LNA : Parlez-nous de votre mouvement, Alliance Macky Sall – ONU 2026. Pourquoi l’avoir lancé aux États-Unis ?
Moussa Sy :
C’est un cadre de mobilisation citoyenne, panafricaine et internationale, né au sein de la diaspora, avec un ancrage particulier aux États-Unis.
Nous réunissons des acteurs associatifs, universitaires, professionnels et leaders communautaires convaincus que cette candidature représente une opportunité pour l’Afrique et pour le multilatéralisme.
Le choix des États-Unis n’est pas anodin : c’est là que se trouve le siège de l’ONU et où se jouent d’importants équilibres diplomatiques. Notre conviction est simple : l’Afrique doit être aussi un espace de décision au plus haut niveau.
LNA : Pourquoi soutenir Macky Sall pour ce poste ?
Moussa Sy :
Parce que cette candidature répond à une exigence de justice et de compétence. L’Afrique reste sous-représentée à la tête de l’ONU, alors même qu’elle est au cœur de nombreuses missions de paix.

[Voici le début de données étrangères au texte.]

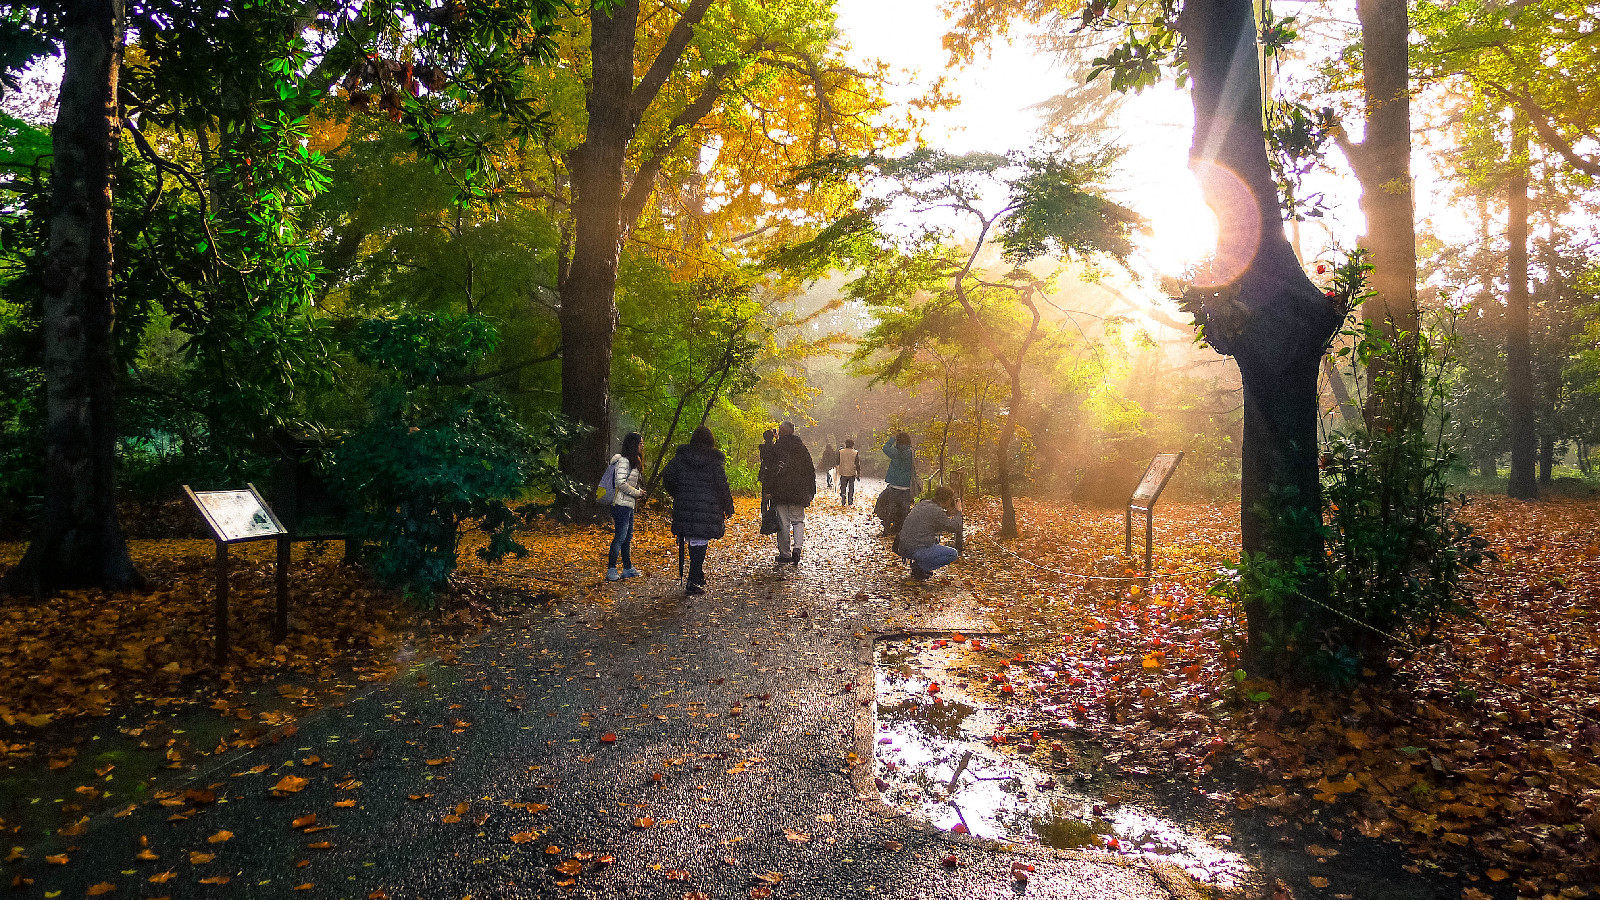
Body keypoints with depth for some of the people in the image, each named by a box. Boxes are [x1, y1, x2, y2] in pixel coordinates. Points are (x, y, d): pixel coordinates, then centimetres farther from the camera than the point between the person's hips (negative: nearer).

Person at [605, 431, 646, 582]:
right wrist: (636, 492, -12)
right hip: (621, 504, -10)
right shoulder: (623, 461, -15)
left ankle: (628, 568, 21)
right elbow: (620, 483, -21)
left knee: (628, 536, 14)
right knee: (620, 537, -8)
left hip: (628, 504, 10)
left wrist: (639, 490, 9)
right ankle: (611, 570, -4)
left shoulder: (633, 461, 17)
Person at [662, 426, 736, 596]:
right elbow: (722, 485, -6)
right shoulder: (715, 460, -5)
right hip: (707, 510, -3)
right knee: (700, 543, -1)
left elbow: (667, 478, 4)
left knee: (692, 542, 16)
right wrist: (728, 507, 4)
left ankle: (698, 576, 26)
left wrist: (677, 495, 18)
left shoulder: (681, 456, 3)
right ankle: (693, 583, -5)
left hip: (684, 507, 3)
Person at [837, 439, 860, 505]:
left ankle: (843, 501, 6)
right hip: (852, 473, -1)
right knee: (851, 488, 8)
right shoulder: (855, 453, -5)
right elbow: (857, 464, -1)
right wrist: (858, 473, 6)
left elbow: (837, 462, 4)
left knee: (843, 487, 10)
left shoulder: (840, 452, -2)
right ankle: (850, 502, 8)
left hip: (843, 473, 1)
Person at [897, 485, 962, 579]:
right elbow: (955, 528, -5)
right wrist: (958, 512, 9)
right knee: (953, 554, 0)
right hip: (916, 550, -9)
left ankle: (917, 562, 16)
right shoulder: (937, 511, -14)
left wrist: (948, 513, 24)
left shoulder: (922, 504, 12)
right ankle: (920, 567, -5)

Macky Sall dispose d’une solide expérience, d’une capacité de médiation reconnue et d’un engagement constant pour le multilatéralisme. Ce n’est pas un choix affectif, mais un choix rationnel face aux défis actuels.
LNA : Quels sont, selon vous, ses principaux atouts ?
Moussa Sy :
Ils sont multiples :
Une expérience diplomatique éprouvée, notamment à la tête de l’Union africaine et de la CEDEAO
- Une connaissance des zones de crise, notamment au Sahel
- Un engagement pour un multilatéralisme plus équitable
- Un profil de médiateur, basé sur le dialogue et le compromis
LNA : Le contexte international est-il favorable à un leadership africain ?
Moussa Sy :
Oui, malgré les tensions actuelles. Le monde est fragmenté et a besoin d’une voix plus équilibrée. L’Afrique, au croisement de nombreux enjeux, peut apporter cette perspective.
Un leadership africain crédible peut contribuer à apaiser certaines polarités.
LNA : Que pensez-vous du non-soutien de l’État du Sénégal ?
Moussa Sy :
Nous respectons la position de l’État, mais nous affirmons notre liberté en tant que citoyens. Une candidature à l’ONU dépasse le cadre national.
Notre démarche est citoyenne, diasporique et panafricaine.
LNA : Vous organisez une mobilisation le 22 avril à New York. Quel en est l’objectif ?
Moussa Sy :
Rendre visible un soutien souvent silencieux. Montrer que cette candidature est portée par des citoyens engagés.
C’est aussi un signal adressé aux décideurs : les opinions publiques africaines suivent ce processus.
LNA : Quel message adressez-vous à la communauté internationale ?
Moussa Sy :
Trois messages :
- L’Afrique est prête à assumer des responsabilités globales
- La représentativité est essentielle pour la crédibilité de l’ONU
- Cette candidature offre expérience et vision
LNA : Attendez-vous une forte mobilisation de la diaspora ?
Moussa Sy :
Oui, une mobilisation responsable et structurée. L’objectif est une présence qualitative, avec des messages clairs.
LNA : La jeunesse africaine est-elle engagée ?
Moussa Sy :
Oui, même si elle reste exigeante. Elle attend des résultats concrets. Mais l’idée d’un Africain à la tête de l’ONU suscite intérêt et espoir.
LNA : Cette initiative dépasse-t-elle le cadre politique ?
Moussa Sy :
Totalement. Ce mouvement est panafricain et ouvert. Il rassemble au-delà des clivages politiques autour d’un objectif commun.
LNA : Quelle contribution Macky Sall pourrait-il apporter à l’ONU ?
Moussa Sy :
- Réforme de la gouvernance mondiale
- Approche intégrée des crises
- Justice climatique
- Une ONU plus proche des populations
LNA : Votre mot de la fin ?
Moussa Sy :
C’est un appel à la lucidité et au courage. Confier la direction de l’ONU à un Africain expérimenté serait un tournant historique.
Au-delà des individus, c’est une opportunité pour repenser la gouvernance mondiale.